What HBW checks before recommending anything in this size range
Before we quote a 75 or 90 (whichever ends up being right), we look at:
- Capacity plate. Always first. Non-negotiable.
- Hull weight and rating. Some 17 ft aluminum boats with heavy decking and storage want more motor than the plate's minimum.
- Transom height. 15", 20", or 25". Most 75s on Rice Lake are 20" long shaft (ELPT). Wrong shaft length is the most common online-shopping mistake we see customers make.
- Use case. Fishing two anglers? The 75 is fine. Six people on a pontoon? Step up.
- Existing rigging. Sometimes the controls, cables, and harness are older than the motor and need replacement before the new motor goes on. We'll tell you on the front end so you're not surprised on the invoice.
If we look at all of that and the 75 turns out to be the right answer for some specific reason, we'll order one. We just don't keep them on the shelf.
What we'd actually recommend
If you're shopping a Mercury motor in the 75 to 90 HP range:
Go with the 90 ELPT FourStroke (or 90 ELPT Command Thrust for a pontoon). Same physical motor as the 75. Same weight. Marginally more money. More headroom. Better resale. No reason to pay for "less motor" when there isn't actually less motor.
If your hull is rated for 75 max, the 75 is your motor.
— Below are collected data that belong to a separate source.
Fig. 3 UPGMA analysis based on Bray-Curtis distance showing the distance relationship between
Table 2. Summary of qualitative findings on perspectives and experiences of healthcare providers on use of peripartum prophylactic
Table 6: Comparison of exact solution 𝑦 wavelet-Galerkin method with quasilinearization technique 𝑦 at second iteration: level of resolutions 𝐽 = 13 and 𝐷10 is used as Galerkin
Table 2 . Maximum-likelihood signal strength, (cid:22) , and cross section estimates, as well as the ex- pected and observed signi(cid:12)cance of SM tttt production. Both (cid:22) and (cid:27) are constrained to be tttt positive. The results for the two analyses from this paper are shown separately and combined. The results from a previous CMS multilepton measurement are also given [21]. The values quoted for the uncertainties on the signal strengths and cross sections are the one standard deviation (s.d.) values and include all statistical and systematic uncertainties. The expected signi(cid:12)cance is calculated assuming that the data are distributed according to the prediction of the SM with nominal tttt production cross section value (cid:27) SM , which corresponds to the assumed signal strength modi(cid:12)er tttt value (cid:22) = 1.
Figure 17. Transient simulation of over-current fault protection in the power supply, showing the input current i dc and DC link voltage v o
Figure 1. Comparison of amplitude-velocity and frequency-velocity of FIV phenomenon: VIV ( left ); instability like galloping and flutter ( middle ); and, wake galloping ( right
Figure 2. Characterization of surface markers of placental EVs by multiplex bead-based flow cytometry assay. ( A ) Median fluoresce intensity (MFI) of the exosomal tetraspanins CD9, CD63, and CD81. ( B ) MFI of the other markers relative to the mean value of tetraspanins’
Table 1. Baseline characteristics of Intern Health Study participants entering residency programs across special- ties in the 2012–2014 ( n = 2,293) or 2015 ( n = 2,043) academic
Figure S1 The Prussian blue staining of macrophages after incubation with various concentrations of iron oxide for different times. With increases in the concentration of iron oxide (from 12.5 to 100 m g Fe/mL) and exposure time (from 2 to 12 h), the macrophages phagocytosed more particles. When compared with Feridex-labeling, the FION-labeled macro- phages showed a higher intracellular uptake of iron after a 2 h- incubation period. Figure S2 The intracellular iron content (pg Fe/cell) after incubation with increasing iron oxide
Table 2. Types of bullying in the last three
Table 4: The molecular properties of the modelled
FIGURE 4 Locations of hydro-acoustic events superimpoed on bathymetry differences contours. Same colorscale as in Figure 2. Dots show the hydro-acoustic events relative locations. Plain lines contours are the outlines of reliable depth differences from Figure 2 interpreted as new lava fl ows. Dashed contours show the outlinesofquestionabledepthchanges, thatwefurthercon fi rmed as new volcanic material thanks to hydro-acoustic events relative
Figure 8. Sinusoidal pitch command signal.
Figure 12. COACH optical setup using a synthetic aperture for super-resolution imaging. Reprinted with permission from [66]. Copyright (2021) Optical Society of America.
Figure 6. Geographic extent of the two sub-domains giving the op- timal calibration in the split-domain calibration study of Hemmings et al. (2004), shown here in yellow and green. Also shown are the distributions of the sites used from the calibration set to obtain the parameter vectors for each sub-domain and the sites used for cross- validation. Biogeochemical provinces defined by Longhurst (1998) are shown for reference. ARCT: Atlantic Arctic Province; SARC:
Buy it. We'll order it for you. We won't talk you into something you can't legally put on your boat.
If you want the math broken down for your specific boat, call (905) 342-2153 or text (647) 952-2153. Five minutes of conversation usually settles it.
We've been selling and servicing Mercury outboards on Rice Lake since 1947. We don't make stocking decisions based on what we wish customers would buy. We make them based on what actually serves the customer. The 75 not being on our shelf is one of those decisions.